START Extract to read

In mid-June the circumstances were such that he faced a force of 220,000 under Blücher and Wellington in the Netherlands, against which his 130,000 men had little likelihood of success, and on the Upper Rhine he could oppose the large [Austro-German] army of Schwarzenberg with just 30,000 men, even including the sixteen National Guard battalions he sent to Rapp. Bonaparte may well have wished he could completely eliminate the inadequate forces on the other borders in order to have a greater chance, or better yet complete certainty, of success in the Netherlands, but it was no longer possible to change all this at the last moment. He therefore had to try his luck with the 130,000 men that he had on the northern frontier.

 

Chapter 5
The National Guard

 

The actual arming of the people, that is to say the establishment of the National Guard, deserves a closer look.

In April Bonaparte had the idea of arming all male inhabitants between 20 and 60 years of age and organizing them into more than 3,000 national guard battalions, which would have given him over two million combatants.

This gigantic concept was unquestionably less than sound. It required three main elements: the unity of the people, enthusiastic energy on the part of his supporters, and the necessary equipment. It does not take much to see that of these three elements, the first was not present at all, the second only in insufficient quantity, and the third was even farther from being able to satisfy such an extravagant requirement.

It is not just this expanded mobilization that we must consider illusory, but also any sort of general arming of the population. This was not possible under the circumstances. Bonaparte most definitely felt this and expressly conceded as much when he spoke of the necessity of reducing the 44,000-man strong Parisian National Guard to 8,000 men while instead increasing the light infantry of the Parisian suburbs from 15,000 to 60,000. The situation in the Vendée and in the south also shows clearly that the cooperation of these departments could not be counted on. Bonaparte writes that even the mood in the northern departments was poor and unreliable.[10]

The result was that he limited his entire program of arming the people to just 248 elite [National Guard] battalions with a total strength of 150,000 men.

END Extract to read
START Records supplied

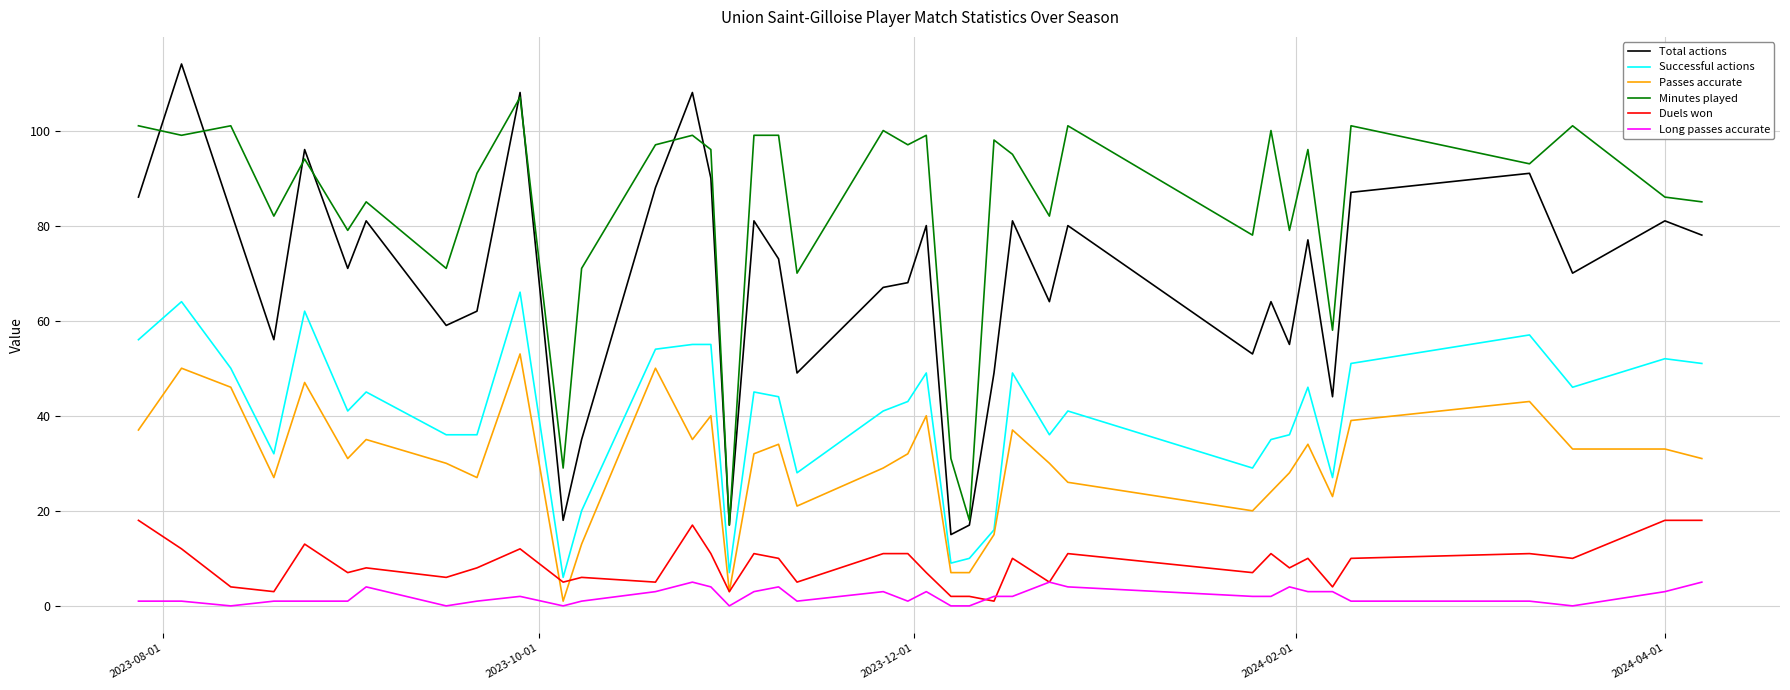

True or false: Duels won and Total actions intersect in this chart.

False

END Records supplied
START Records supplied

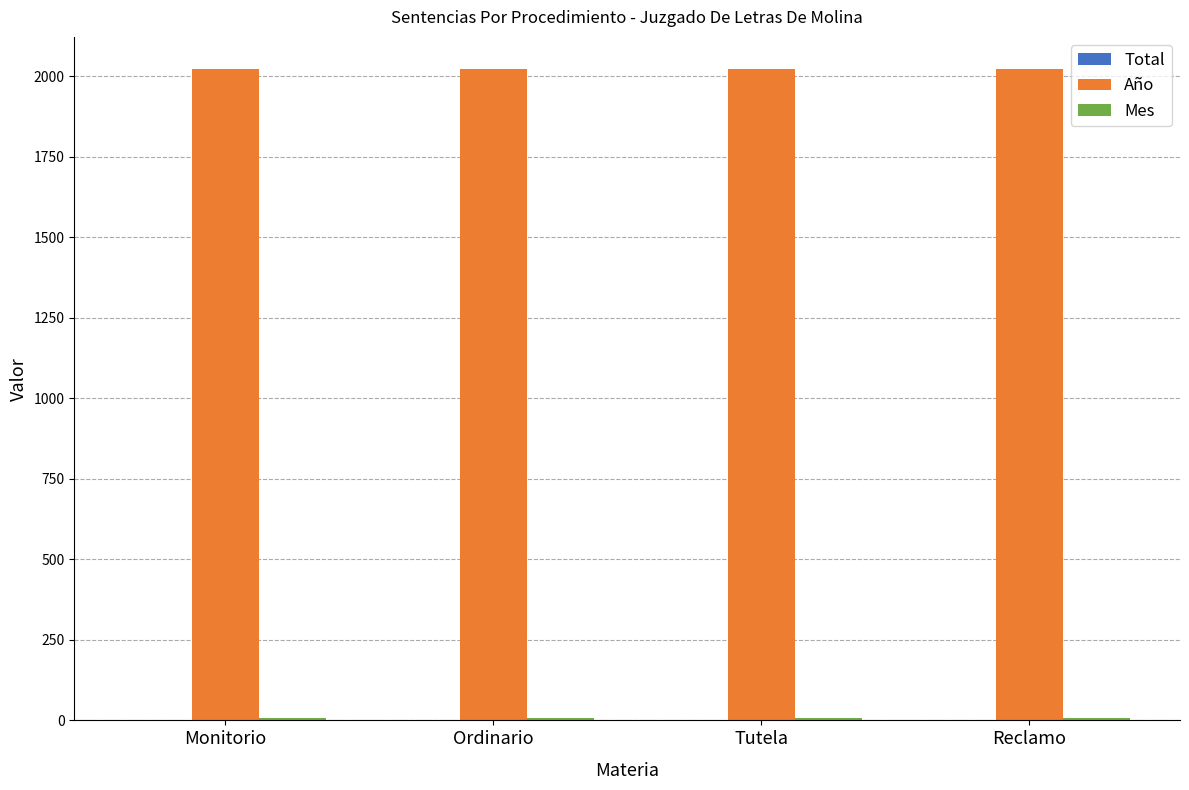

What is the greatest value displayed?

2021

END Records supplied

Exercise description:
Copy out, word for word, the entire passage above on Bonaparte's forces and the National Guard.

Answer to this task:
In mid-June the circumstances were such that he faced a force of 220,000 under Blücher and Wellington in the Netherlands, against which his 130,000 men had little likelihood of success, and on the Upper Rhine he could oppose the large [Austro-German] army of Schwarzenberg with just 30,000 men, even including the sixteen National Guard battalions he sent to Rapp. Bonaparte may well have wished he could completely eliminate the inadequate forces on the other borders in order to have a greater chance, or better yet complete certainty, of success in the Netherlands, but it was no longer possible to change all this at the last moment. He therefore had to try his luck with the 130,000 men that he had on the northern frontier.

 

Chapter 5
The National Guard

 

The actual arming of the people, that is to say the establishment of the National Guard, deserves a closer look.

In April Bonaparte had the idea of arming all male inhabitants between 20 and 60 years of age and organizing them into more than 3,000 national guard battalions, which would have given him over two million combatants.

This gigantic concept was unquestionably less than sound. It required three main elements: the unity of the people, enthusiastic energy on the part of his supporters, and the necessary equipment. It does not take much to see that of these three elements, the first was not present at all, the second only in insufficient quantity, and the third was even farther from being able to satisfy such an extravagant requirement.

It is not just this expanded mobilization that we must consider illusory, but also any sort of general arming of the population. This was not possible under the circumstances. Bonaparte most definitely felt this and expressly conceded as much when he spoke of the necessity of reducing the 44,000-man strong Parisian National Guard to 8,000 men while instead increasing the light infantry of the Parisian suburbs from 15,000 to 60,000. The situation in the Vendée and in the south also shows clearly that the cooperation of these departments could not be counted on. Bonaparte writes that even the mood in the northern departments was poor and unreliable.[10]

The result was that he limited his entire program of arming the people to just 248 elite [National Guard] battalions with a total strength of 150,000 men.